Italian Giorgio Parisi, 73, was awarded half the prize, given "for groundbreaking contributions to our understanding of complex systems," with the other half shared by Manabe, a senior meteorologist at Princeton University, and Klaus Hasselmann, 89, of Germany.
Awarding the physics prize to research on climate change is unusual and reflects how interest in the issue has increased globally in recent years. The announcement came before a U.N. climate conference known as COP26 opens at the end of this month in Glasgow, Scotland.
Screenshot taken from a video on the official website of the Nobel Prize shows Syukuro Manabe (L), Klaus Hasselmann (C) and Giorgio Parisi. (Kyodo)
"The discoveries being recognized this year demonstrate that our knowledge about the climate rests on a solid scientific foundation, based on a rigorous analysis of observations," Thors Hans Hansson, chairman of the Nobel Committee for Physics, said in a statement.
Manabe, who earned a doctorate of philosophy from the University of Tokyo, received the award for laying the groundwork for the development of current climate models, demonstrating how increased levels of carbon dioxide in the atmosphere lead to increased temperatures at the surface of the Earth, the statement said.
Manabe, who moved to the United States in 1958 to take a job at the U.S. Weather Bureau, now called the National Oceanic and Atmospheric Administration, told reporters who gathered at his home in Princeton, New Jersey, that he is very honored to receive the Nobel prize as a climate physicist, which is unprecedented.

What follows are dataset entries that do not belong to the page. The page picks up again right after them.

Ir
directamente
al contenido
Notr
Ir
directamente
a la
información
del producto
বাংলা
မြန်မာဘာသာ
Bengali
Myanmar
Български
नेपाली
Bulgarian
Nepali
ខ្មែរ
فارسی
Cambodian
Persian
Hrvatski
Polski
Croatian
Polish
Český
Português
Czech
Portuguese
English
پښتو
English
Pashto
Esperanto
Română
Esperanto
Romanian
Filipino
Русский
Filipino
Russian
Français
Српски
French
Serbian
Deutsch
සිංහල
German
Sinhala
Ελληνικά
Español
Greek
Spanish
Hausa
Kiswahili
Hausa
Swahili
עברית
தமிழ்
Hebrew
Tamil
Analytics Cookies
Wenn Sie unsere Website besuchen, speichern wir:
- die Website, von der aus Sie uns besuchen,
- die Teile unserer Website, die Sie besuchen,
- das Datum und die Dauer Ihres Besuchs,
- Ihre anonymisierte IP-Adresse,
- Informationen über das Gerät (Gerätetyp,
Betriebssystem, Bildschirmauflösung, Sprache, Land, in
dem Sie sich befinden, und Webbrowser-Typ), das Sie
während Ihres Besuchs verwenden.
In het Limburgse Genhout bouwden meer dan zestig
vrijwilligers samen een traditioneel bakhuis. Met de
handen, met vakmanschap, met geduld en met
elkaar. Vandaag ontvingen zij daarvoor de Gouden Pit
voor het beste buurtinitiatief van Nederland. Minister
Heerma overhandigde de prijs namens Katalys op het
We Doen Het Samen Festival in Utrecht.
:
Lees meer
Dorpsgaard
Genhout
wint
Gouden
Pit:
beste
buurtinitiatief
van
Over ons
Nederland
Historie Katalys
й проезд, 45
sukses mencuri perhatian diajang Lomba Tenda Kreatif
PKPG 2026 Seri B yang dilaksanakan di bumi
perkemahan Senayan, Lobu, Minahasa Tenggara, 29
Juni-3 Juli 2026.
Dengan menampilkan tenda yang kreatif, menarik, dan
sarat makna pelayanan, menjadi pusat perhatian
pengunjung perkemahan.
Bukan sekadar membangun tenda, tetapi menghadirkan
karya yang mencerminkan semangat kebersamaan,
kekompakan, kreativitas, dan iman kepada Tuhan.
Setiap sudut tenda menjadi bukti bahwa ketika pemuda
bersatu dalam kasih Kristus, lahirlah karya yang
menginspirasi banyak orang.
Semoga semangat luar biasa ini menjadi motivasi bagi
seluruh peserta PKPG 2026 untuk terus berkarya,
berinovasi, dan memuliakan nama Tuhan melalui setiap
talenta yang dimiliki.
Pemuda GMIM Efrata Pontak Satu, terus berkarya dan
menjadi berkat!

"Nowadays, many events such as flooding and droughts have happened in Japan and around the world," which have been associated with global warming, he said through his family. "I am glad that everybody has recognized that."
His climate model explored the interaction between solar radiation and the vertical transportation of air masses through convection, while also looking into heat contributed by the cycle of the water.
Hasselmann, affiliated with the Max Planck Institute for Meteorology, then came up with a model that "links together weather and climate" and developed methods used to prove that human emissions of carbon dioxide have led to increased temperatures, it said.
Parisi from Sapienza University of Rome was awarded for discovering the "hidden patterns in disordered complex materials," making it possible to describe and understand different materials and phenomena in a number of fields, including physics, mathematics and biology.
Due to the coronavirus pandemic, the award ceremony will be held online on Dec. 10. They will receive their medals in their country of residence.
Manabe was born in Ehime Prefecture in western Japan, and has also worked for Japan's now-defunct Science and Technology Agency and as a guest professor at Nagoya University.
Japanese Prime Minister Fumio Kishida lauded Manabe's achievement, saying, "His discovery based on innovative ideas has contributed greatly to sustainable development of human society and the international community, and it was valued by the world."